Folding-unfolding no longer simply means tension-release, contraction-dilation, but enveloping-developing, involution-evolution.
—Gilles Deleuze
When I am folding, I am objective and that allows me to lose myself.
—Simon Hantaï
Gagosian Paris is pleased to present PLIAGE / FOLD. The exhibition will include works by Tauba Auerbach, Davide Balula, Alain Biltereyst, Tom Burr, César, John Chamberlain, William Daniels, Simon Hantaï, Sheila Hicks, Olaf Holzapfel, Sol LeWitt, Piero Manzoni, Steven Parrino, Jack Pierson, Diogo Pimentão, Charlotte Posenenske, Robert Rauscherberg, Blake Rayne, Anselm Reyler, Dorothea Rockburne, Rudolf Stingel, Tatiana Trouvé, Daniel Turner, and Rachel Whiteread.

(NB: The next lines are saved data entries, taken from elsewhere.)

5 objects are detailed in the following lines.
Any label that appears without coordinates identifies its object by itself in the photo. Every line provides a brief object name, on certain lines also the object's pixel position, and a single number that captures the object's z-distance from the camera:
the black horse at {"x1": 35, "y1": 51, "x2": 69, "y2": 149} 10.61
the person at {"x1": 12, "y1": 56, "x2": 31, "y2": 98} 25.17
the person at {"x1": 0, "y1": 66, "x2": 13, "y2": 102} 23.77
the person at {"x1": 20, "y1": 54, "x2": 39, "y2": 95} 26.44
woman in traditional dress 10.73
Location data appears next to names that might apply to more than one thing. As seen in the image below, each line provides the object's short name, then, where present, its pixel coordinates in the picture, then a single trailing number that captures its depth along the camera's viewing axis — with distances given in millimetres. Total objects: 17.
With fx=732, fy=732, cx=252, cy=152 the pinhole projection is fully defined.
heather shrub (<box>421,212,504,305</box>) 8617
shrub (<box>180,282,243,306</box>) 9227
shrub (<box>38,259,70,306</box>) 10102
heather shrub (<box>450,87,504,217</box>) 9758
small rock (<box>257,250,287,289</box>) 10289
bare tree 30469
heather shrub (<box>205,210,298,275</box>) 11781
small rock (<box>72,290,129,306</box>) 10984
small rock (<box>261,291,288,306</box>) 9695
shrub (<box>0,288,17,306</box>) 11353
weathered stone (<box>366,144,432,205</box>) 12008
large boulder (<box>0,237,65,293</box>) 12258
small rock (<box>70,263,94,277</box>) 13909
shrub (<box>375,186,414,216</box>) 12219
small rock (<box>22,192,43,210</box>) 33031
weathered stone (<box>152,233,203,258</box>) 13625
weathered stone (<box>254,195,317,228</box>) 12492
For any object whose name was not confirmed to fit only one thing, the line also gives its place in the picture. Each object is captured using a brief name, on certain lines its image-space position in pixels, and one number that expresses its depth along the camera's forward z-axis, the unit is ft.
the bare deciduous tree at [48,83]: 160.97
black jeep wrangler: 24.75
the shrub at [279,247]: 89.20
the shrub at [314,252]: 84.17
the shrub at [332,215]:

PLIAGE / FOLD brings together artists from different generations who have explored the act of folding as both concept and formal process. Folding as action, illusion, and symbol has appeared throughout contemporary art and literature, including Simon Hantaï’s literal process of folding the canvas, dousing it in oil paint, then unfolding it to reveal inadvertent yet lyrical patterns; Gilles Deleuze’s influential meditation The Fold: Leibniz and the Baroque (1988), in which the world is interpreted as an infinity of surfaces twisting through time and space; and Tatiana Trouvé’s recent Refoldings sculptures cast from discarded and refolded packing materials.
For Robert Rauschenberg the act of folding produced Freeway Glut (1986), a muscular assemblage of manipulated industrial parts, while John Chamberlain worked lightly and in miniature with resin-coated crumpled paper. Some works involve aleatory processes that transcend artistic control, such as Hantaï’s Blanc (1974), or Davide Balula’s canvases that he immersed in soil or in rivers, allowing incidental organic residue to take hold.